La sua riflessione giuridica, la quale emerge nella Filosofia del diritto (1845), parte dalla conoscenza dell'uomo del  vero Bene, quale paradigma assoluto di verità, che se conosciuta consente all'uomo di attuare leggi giuste e vere. La norma non è paradigma astratto di regole sociali ma contenuto esplicitante del verum et boum. Non ci dev'essere antitesi fra affermazioni contraddittorie, ma superamento di questioni attraverso il ricorso alla Verità che è chiamata ad illuminare la Giustizia in quanto animata dalla spirito dei richiamati principi. In questa ricerca egli aspira a creare giuristi, consapevoli dell'utilità della legge, nell'esternazione delle fattispecie concrete a cui questi sono tenuti a confrontarsi. Tali posizioni non conducono solo all'etica , intesa in senso di giusto metro, ma conducono l'uomo alla Verità dell'essere presente, nel contenuto che la norma è tenuta ad inseguire, nel proprio percorso di ricerca.

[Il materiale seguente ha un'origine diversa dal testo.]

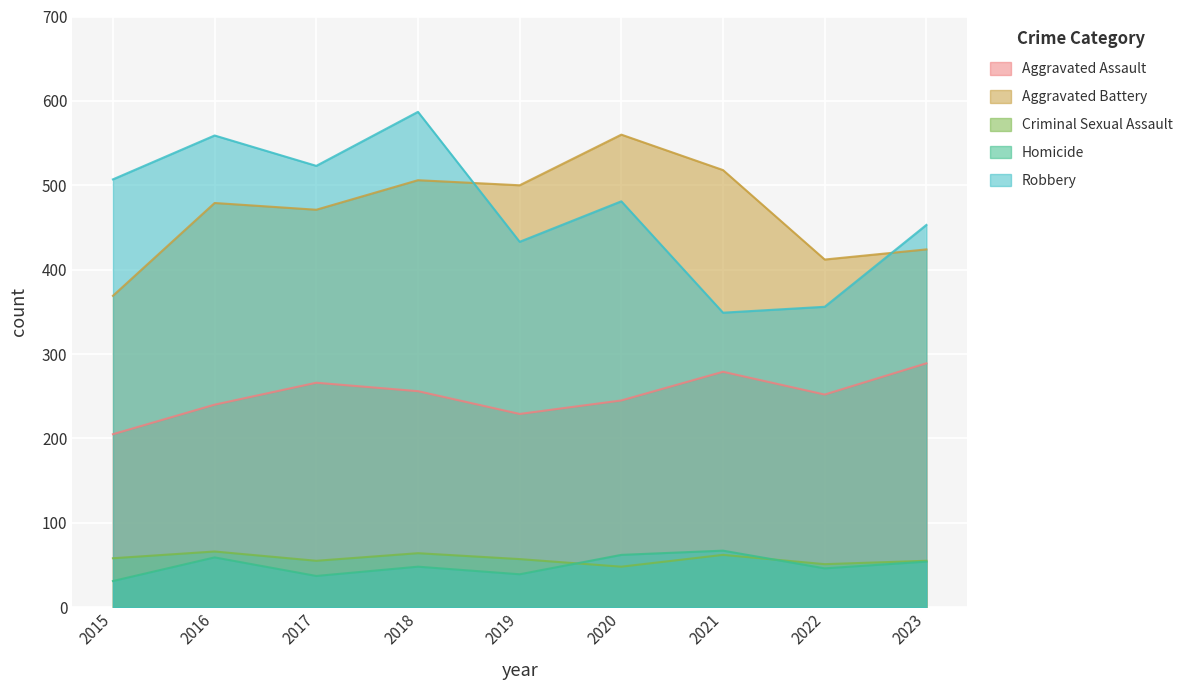

Rank the series by their maximum value, from highest to lowest.

Robbery, Aggravated Battery, Aggravated Assault, Homicide, Criminal Sexual Assault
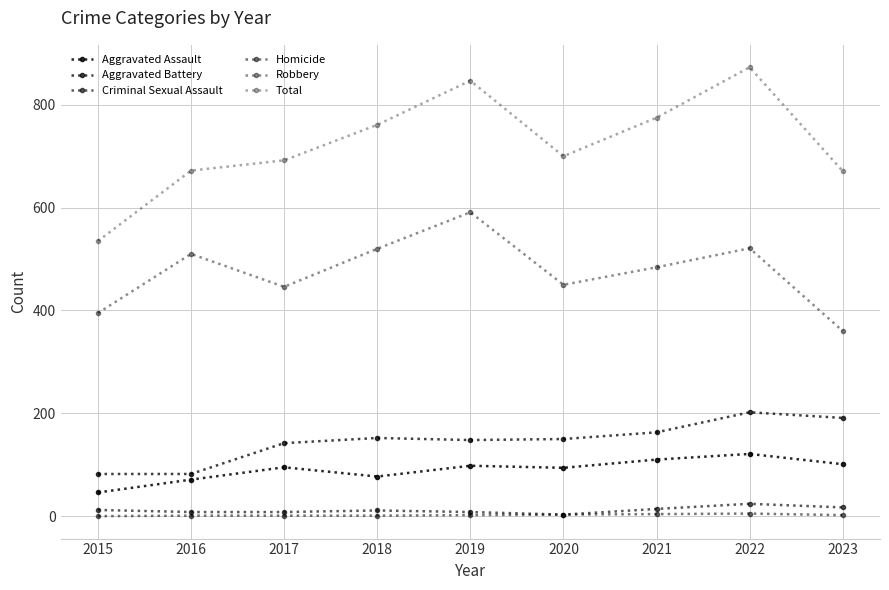

The Total series shows 226 at 2017. True or false?

False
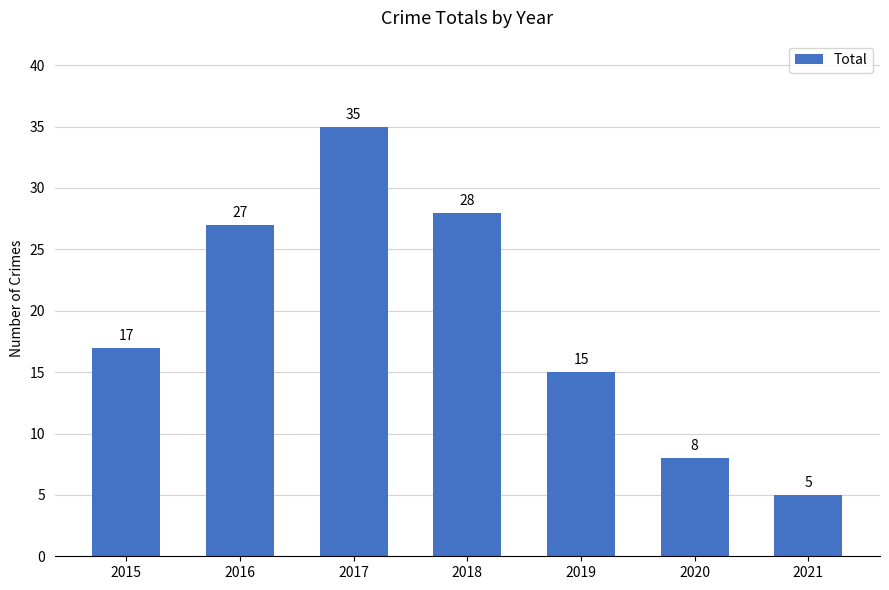

Rank the categories by value from highest to lowest.

2017, 2018, 2016, 2015, 2019, 2020, 2021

Ma occorre ricordare qui non solo le altissime e profondissime doti intellettuali di cui è stato ripieno ma soprattutto i suoi talenti di autentico cattolico. Di fronte alle incomprensioni ed alle difficoltà affrontate, ha sempre manifestato un'invidiabile serenità. Anche una missione diplomatica, nel 1848, per conto di Carlo Alberto, nella quale aveva profuso le sue doti, non produsse i frutti sperati. Il Rosmini sapeva bene che è Dio che scrive la storia, non l'uomo. Sul punto, nelle Massime di perfezione cristiana scrive: “mantenersi in perfetta tranquillità circa tutto ciò che avviene”. Non lo ha solo scritto, lo ha vissuto. Papa Benedetto XVI nel 2010 ha adornato questo eccezionale innamorato di Cristo del titolo di beato. Un aneddoto: pur sempre preso in una frenetica attività di studioso e di ricercatore, a chi bussava alla sua porta, per qualunque necessità anche materiale, rispondeva con l'accoglienza di una madre ed interrompeva il suo lavoro. Qui la parola tace, parla solo il cuore.